▶ _WHAT THE TASK REQUIRES_
Print only the lines running from the line with "Nathalia de Setta" to the final line below, both included, exactly as written and without the pictures.

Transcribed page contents
※ ※ ※
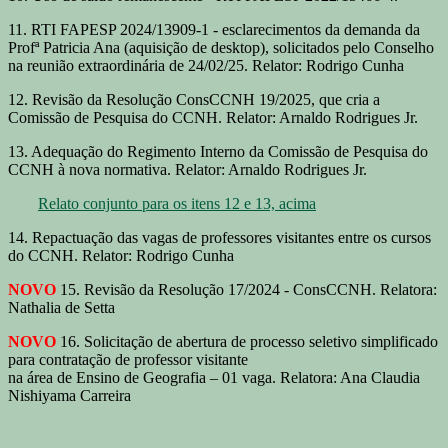
11. RTI FAPESP 2024/13909-1 - esclarecimentos da demanda da
Profª Patricia Ana (aquisição de desktop), solicitados pelo Conselho
na reunião extraordinária de 24/02/25. Relator: Rodrigo Cunha
12. Revisão da Resolução ConsCCNH 19/2025, que cria a
Comissão de Pesquisa do CCNH. Relator: Arnaldo Rodrigues Jr.
13. Adequação do Regimento Interno da Comissão de Pesquisa do
CCNH à nova normativa. Relator: Arnaldo Rodrigues Jr.
Relato conjunto para os itens 12 e 13, acima
14. Repactuação das vagas de professores visitantes entre os cursos
do CCNH. Relator: Rodrigo Cunha
NOVO
15. Revisão da Resolução 17/2024 - ConsCCNH. Relatora:
Nathalia de Setta
NOVO
16. Solicitação de abertura de processo seletivo simplificado
para contratação de professor visitante
na área de Ensino de Geografia – 01 vaga. Relatora: Ana Claudia
Nishiyama Carreira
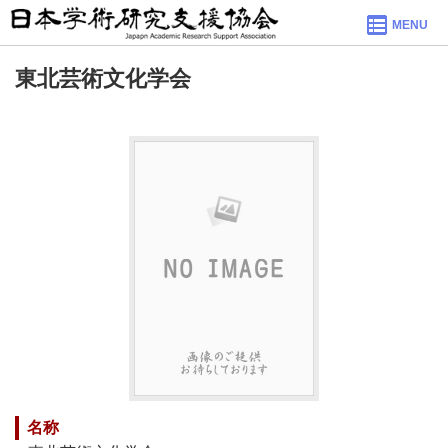
MENU
東北芸術文化学会
名称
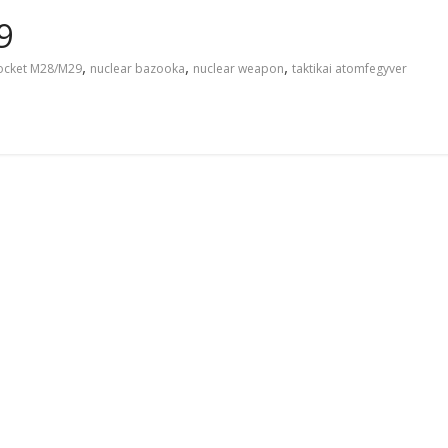
9
,
,
,
ocket M28/M29
nuclear bazooka
nuclear weapon
taktikai atomfegyver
※ ※ ※
▶ _TASK RESULT_
Nathalia de Setta
NOVO
16. Solicitação de abertura de processo seletivo simplificado
para contratação de professor visitante
na área de Ensino de Geografia – 01 vaga. Relatora: Ana Claudia
Nishiyama Carreira
MENU
東北芸術文化学会
名称
9
,
,
,
ocket M28/M29
nuclear bazooka
nuclear weapon
taktikai atomfegyver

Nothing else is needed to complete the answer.